Colorado, like most states, makes it fairly straightforward for married people to get a divorce. Under Colorado’s “Dissolution of Marriage” statutes, one must do little more than represent that the marriage is “irretrievably broken.” It generally does not matter who is at fault or if one of the spouses disagree that the marriage is broken. If you don’t have kids or a lot of property, you might even consider navigating the court procedure pro se (that is, without an attorney), and there are resources to help you do this. Connected issues, such as property division and child support, may be more controversial, but will almost certainly not get in the way of the divorce itself.

But suppose you have a different sort of partner – a business partner. You and a buddy start up a food truck called “Extreme Tacos” and begin selling awesome street tacos.  Together you formed a limited liability company (“LLC”), signed something called an “Operating Agreement” found online, and contributed your life’s savings to buy the truck. Business has been great.  The community is abuzz about the great food and you’re even selling T-shirts with your fluorescent logo of a house-sized taco parachuting toward a regular sized human being.  Life is good — and exhausting. 

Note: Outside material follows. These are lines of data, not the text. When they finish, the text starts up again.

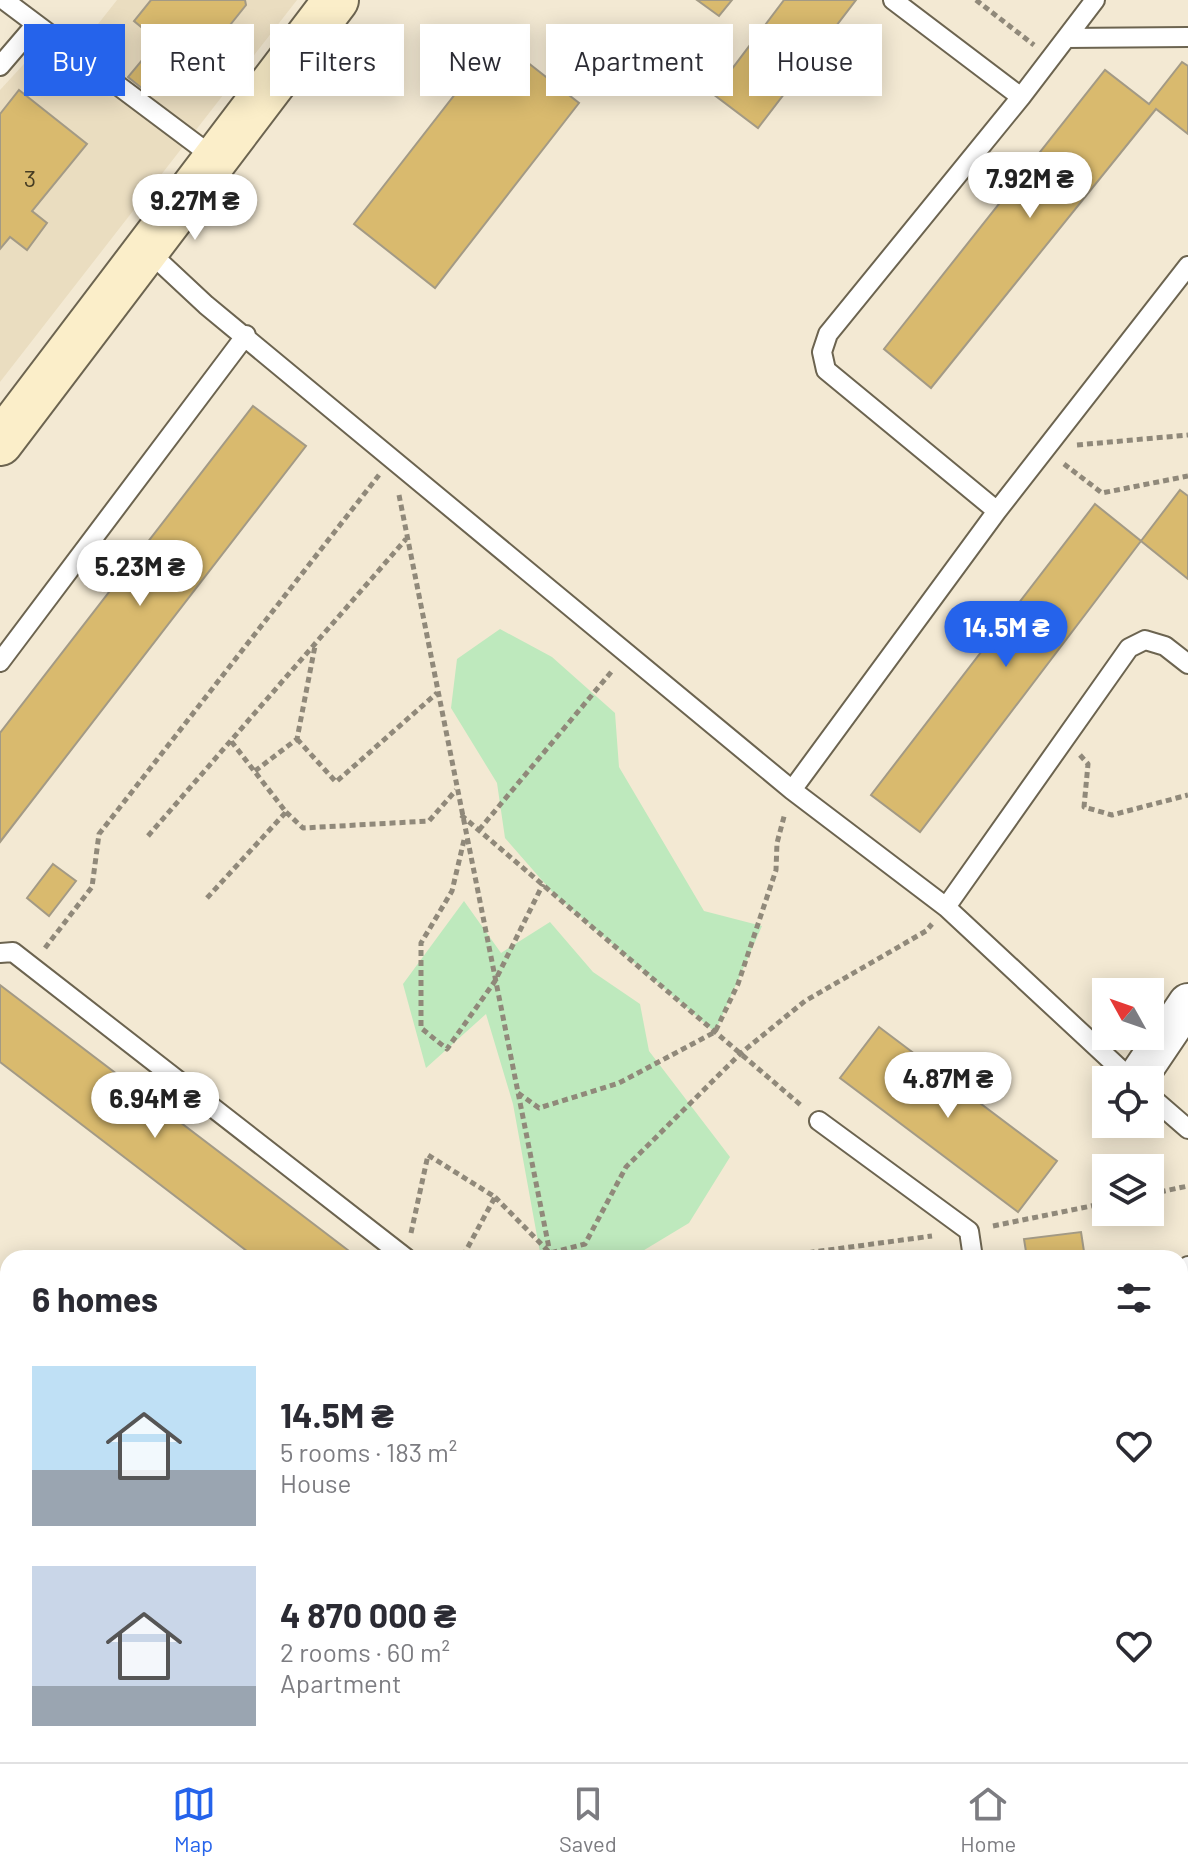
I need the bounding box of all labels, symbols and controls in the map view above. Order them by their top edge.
chip: Buy [24,24,125,96]
chip: Rent [141,24,254,96]
chip: Filters [270,24,404,96]
chip: New [420,24,530,96]
chip: Apartment [546,24,733,96]
chip: House [749,24,882,96]
pin: 7.92M ₴ [956,152,1104,220]
text: 7.92M ₴ [986,162,1074,193]
house number: 3 [24,163,36,192]
pin: 9.27M ₴ [121,174,269,242]
text: 9.27M ₴ [150,184,240,215]
pin: 5.23M ₴ [66,540,214,608]
text: 5.23M ₴ [95,550,185,581]
pin: 14.5M ₴ [932,601,1080,669]
text: 14.5M ₴ [962,611,1050,642]
north arrow [1092,978,1164,1050]
map controls [1092,978,1164,1226]
pin: 4.87M ₴ [874,1052,1022,1120]
text: 4.87M ₴ [903,1062,993,1093]
button: locate [1092,1066,1164,1138]
pin: 6.94M ₴ [81,1072,229,1140]
text: 6.94M ₴ [109,1082,201,1113]
button: layers [1092,1154,1164,1226]
icon: filters [1112,1276,1156,1320]
text: 6 homes [32,1278,158,1319]
text: 14.5M ₴ [280,1394,394,1435]
icon: home [96,1398,192,1494]
icon: heart [1112,1424,1156,1468]
text: 5 rooms · 183 m² [280,1436,457,1467]
text: House [280,1467,351,1498]
text: 4 870 000 ₴ [280,1594,456,1635]
icon: home [96,1598,192,1694]
icon: heart [1112,1624,1156,1668]
text: 2 rooms · 60 m² [280,1636,450,1667]
text: Apartment [280,1667,401,1698]
tab: Map [172,1782,216,1856]
tab: Saved [559,1782,617,1856]
tab: Home [960,1782,1016,1856]

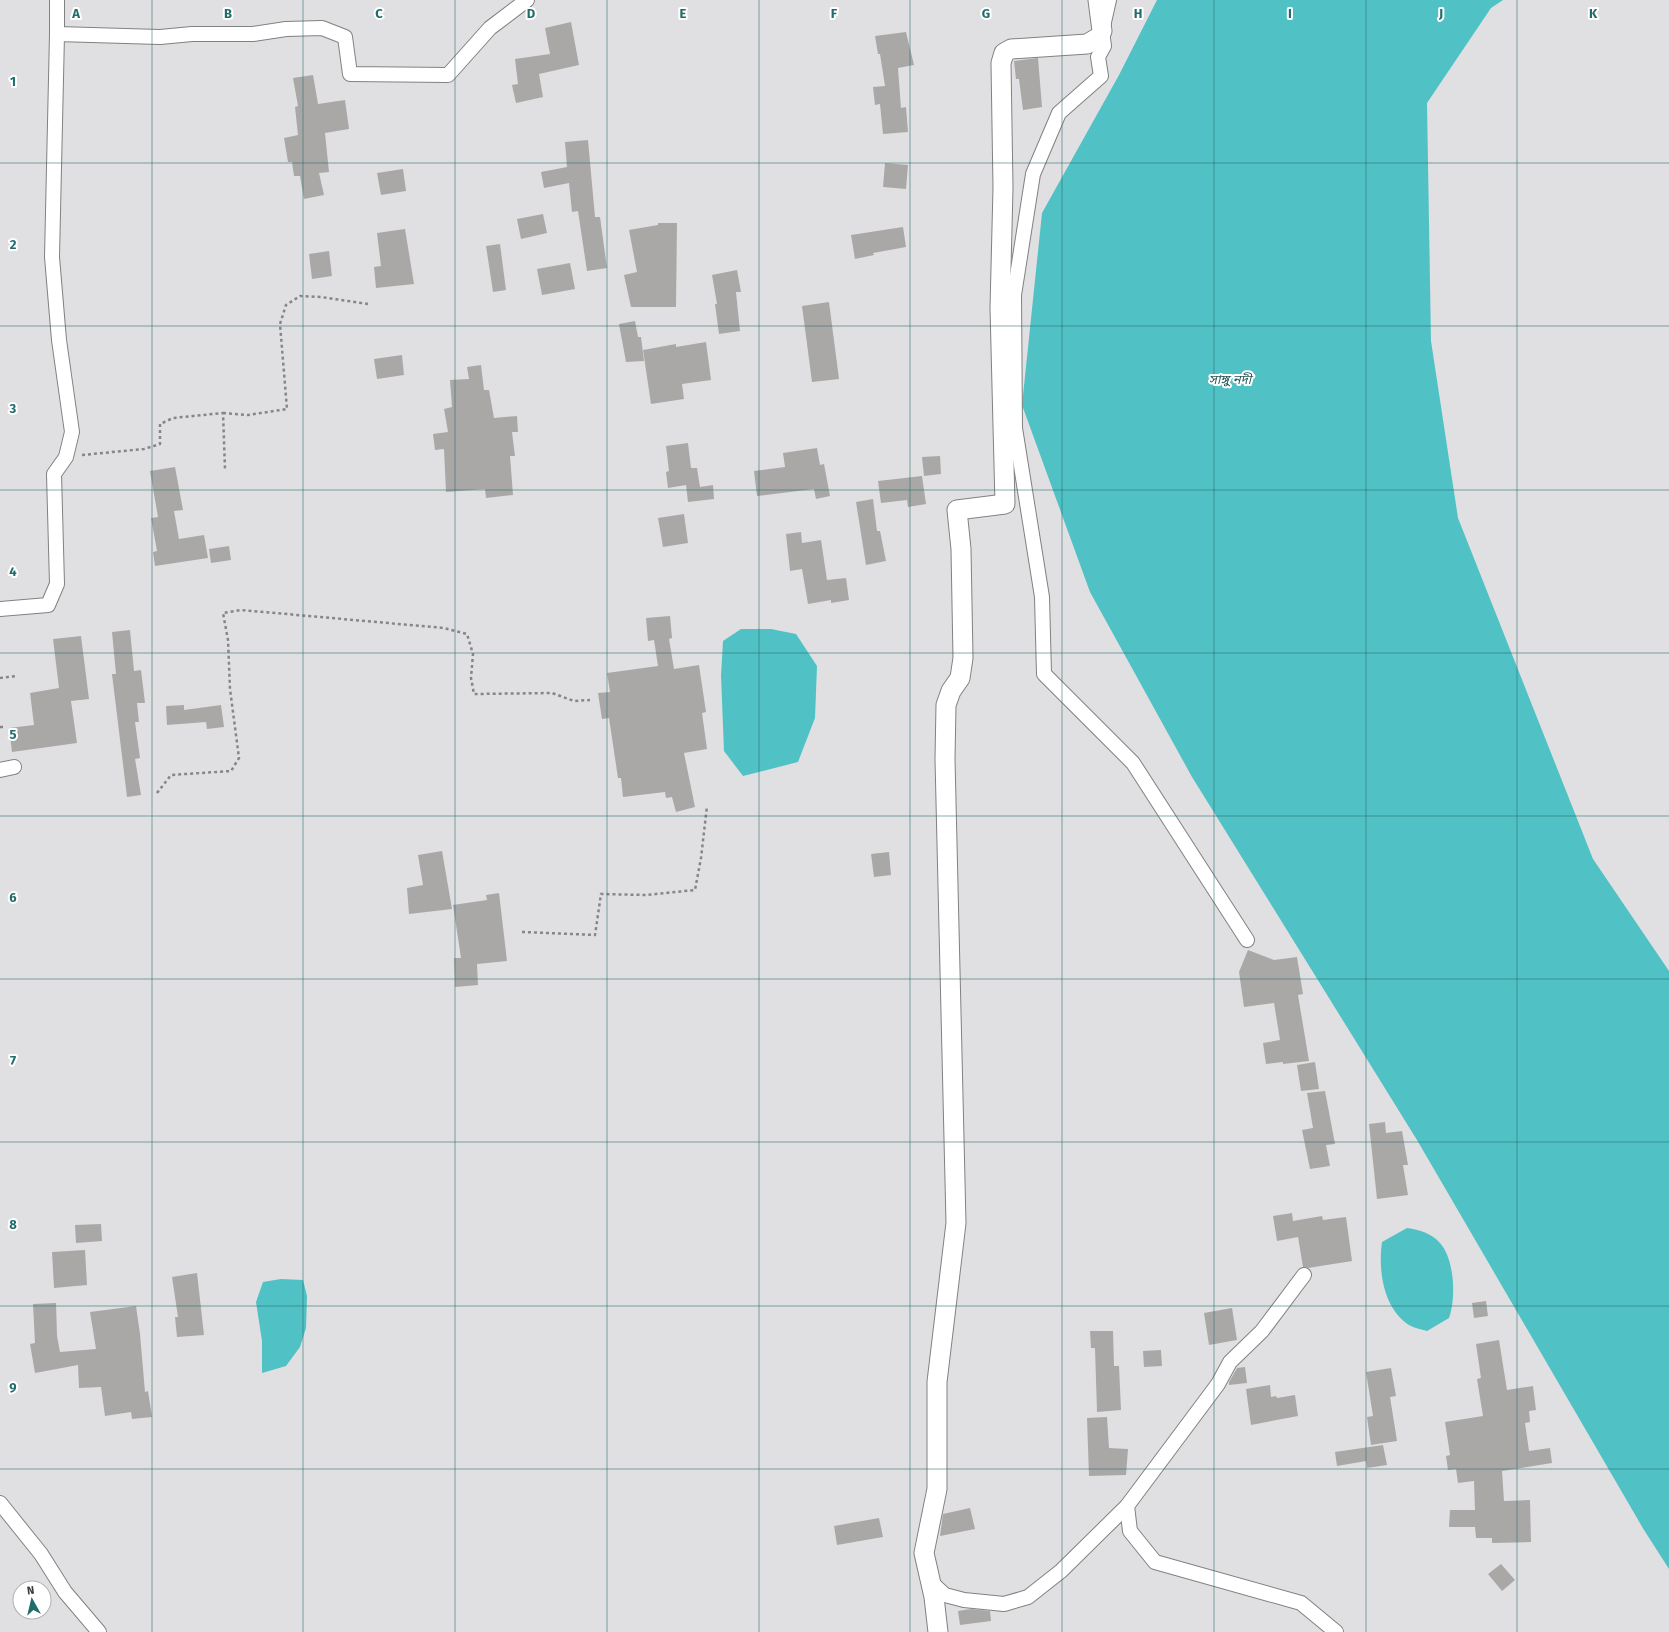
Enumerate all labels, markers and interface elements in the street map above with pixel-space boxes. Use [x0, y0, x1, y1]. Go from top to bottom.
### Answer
text: A [71, 6, 80, 21]
text: B [224, 6, 232, 21]
text: C [375, 6, 383, 21]
text: D [527, 6, 536, 21]
text: E [680, 6, 687, 21]
text: F [831, 6, 838, 21]
text: G [982, 6, 990, 21]
text: H [1134, 6, 1142, 21]
text: I [1288, 6, 1292, 21]
text: J [1438, 6, 1443, 21]
text: K [1589, 6, 1598, 21]
text: 1 [10, 74, 16, 89]
text: 2 [10, 237, 17, 252]
water label: সাঙ্গু নদী [1209, 372, 1254, 387]
text: 3 [9, 401, 17, 416]
text: 4 [9, 564, 17, 579]
text: 5 [10, 727, 17, 742]
text: 6 [9, 890, 17, 905]
text: 7 [10, 1053, 16, 1068]
text: 8 [9, 1217, 17, 1232]
text: 9 [9, 1380, 17, 1395]
north arrow [12, 1580, 52, 1620]
text: N [26, 1584, 35, 1598]

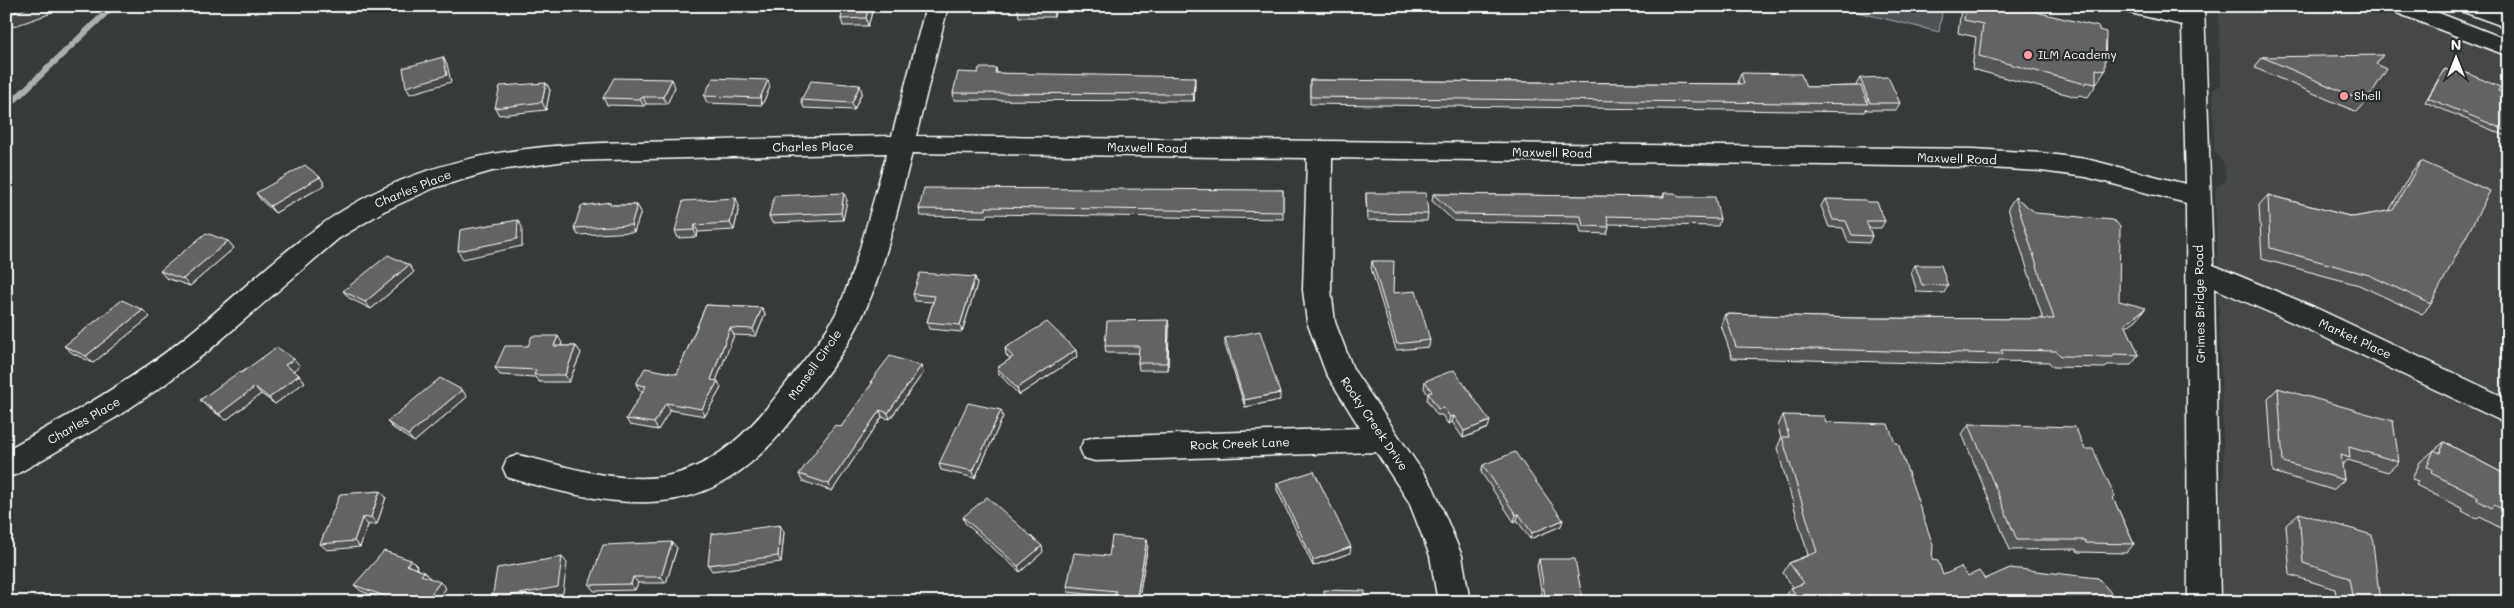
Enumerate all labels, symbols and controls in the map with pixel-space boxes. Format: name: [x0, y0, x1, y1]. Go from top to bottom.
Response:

But now, your buddy wants to start offering fish and chips at the truck. You disagree – people come to the truck for tacos, and there is simply no space in the truck to prepare British pub fare, too. That and – how extreme can fish and chips be??  Every day devolves into an argument and the conflict takes over your life. You want to sell the business and move on, but your partner disagrees and cannot afford to buy you out. You need a “business divorce.” You search for that section in the Colorado statutes entitled “Dissolution of Business,” but where is it?

In general, there are three basic ways for the owners of a limited liability company to end a business relationship: (1) the owners use a provision in the operating agreement designed for that purpose; (2) the owners make some other mutually-agreed arrangement; or (3) one owner seeks a judicial dissolution of the LLC. In the dispute involving Extreme Tacos, you think options (1) and (2) are impossible, so option (3) appears to be what you need – it allows a judge to grant a “business divorce” by dissolving the business. However, judicial dissolution of an LLC is not at all like dissolving a marriage. The proponent must prove an opaque point of legalese: that it is not reasonably practicable to carry on the business of the company in conformity with the operating agreement. Courts view judicial dissolution of a company as an extreme and rarely-granted remedy to business dysfunction. Also, the procedure is a full-blown lawsuit that few non-lawyers would be able to handle pro se.

The upshot: ending a business relationship between adversarial parties is not at all like ending a marriage. Judicial dissolution is much harder and potentially very expensive. The best way to deal with business dysfunction is to head it off at the beginning with a good operating agreement that plans for the whole life cycle of the business.